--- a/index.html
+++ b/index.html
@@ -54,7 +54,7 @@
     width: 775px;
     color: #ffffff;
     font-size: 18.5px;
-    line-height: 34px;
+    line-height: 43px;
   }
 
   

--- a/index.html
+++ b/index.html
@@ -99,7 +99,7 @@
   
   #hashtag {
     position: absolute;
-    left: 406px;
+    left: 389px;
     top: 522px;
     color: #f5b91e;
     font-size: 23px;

------------------------------------

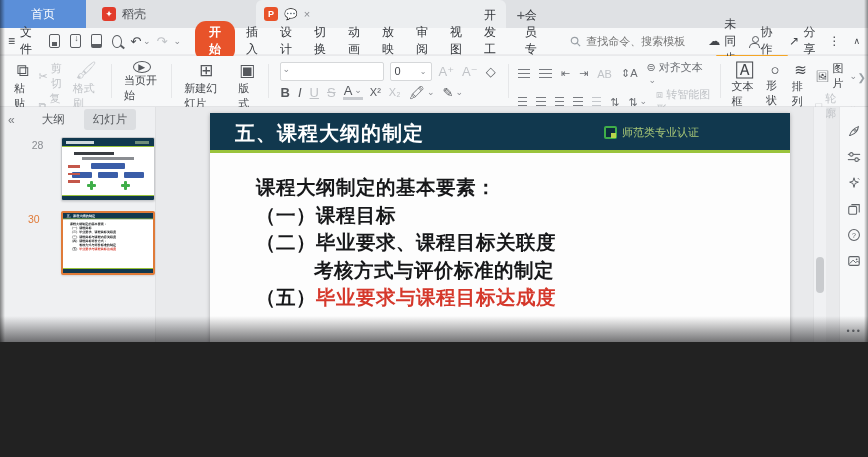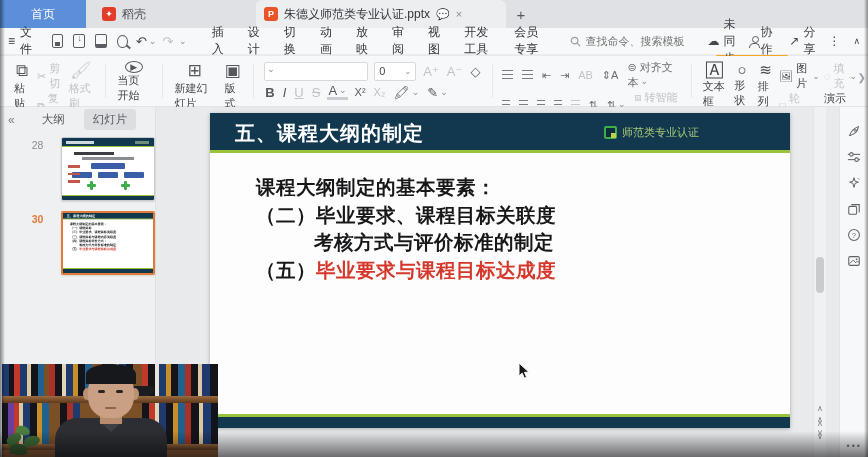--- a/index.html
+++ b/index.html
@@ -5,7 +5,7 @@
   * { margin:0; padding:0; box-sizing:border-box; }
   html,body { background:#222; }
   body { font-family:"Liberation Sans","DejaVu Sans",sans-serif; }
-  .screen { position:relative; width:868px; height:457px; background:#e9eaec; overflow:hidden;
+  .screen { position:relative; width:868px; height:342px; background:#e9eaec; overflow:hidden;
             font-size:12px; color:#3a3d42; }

------------------------------------

• TASK TO CARRY OUT:
Here the job is to set down exactly the lines of the material above that fall between the one with "margin:0; padding:0; box-sizing:border-box;" and the one with "height:457px; background:#e9eaec; overflow:hidden;", inclusive, and nothing beyond them.

• SOLUTION:
   * { margin:0; padding:0; box-sizing:border-box; }
   html,body { background:#222; }
   body { font-family:"Liberation Sans","DejaVu Sans",sans-serif; }
-  .screen { position:relative; width:868px; height:457px; background:#e9eaec; overflow:hidden;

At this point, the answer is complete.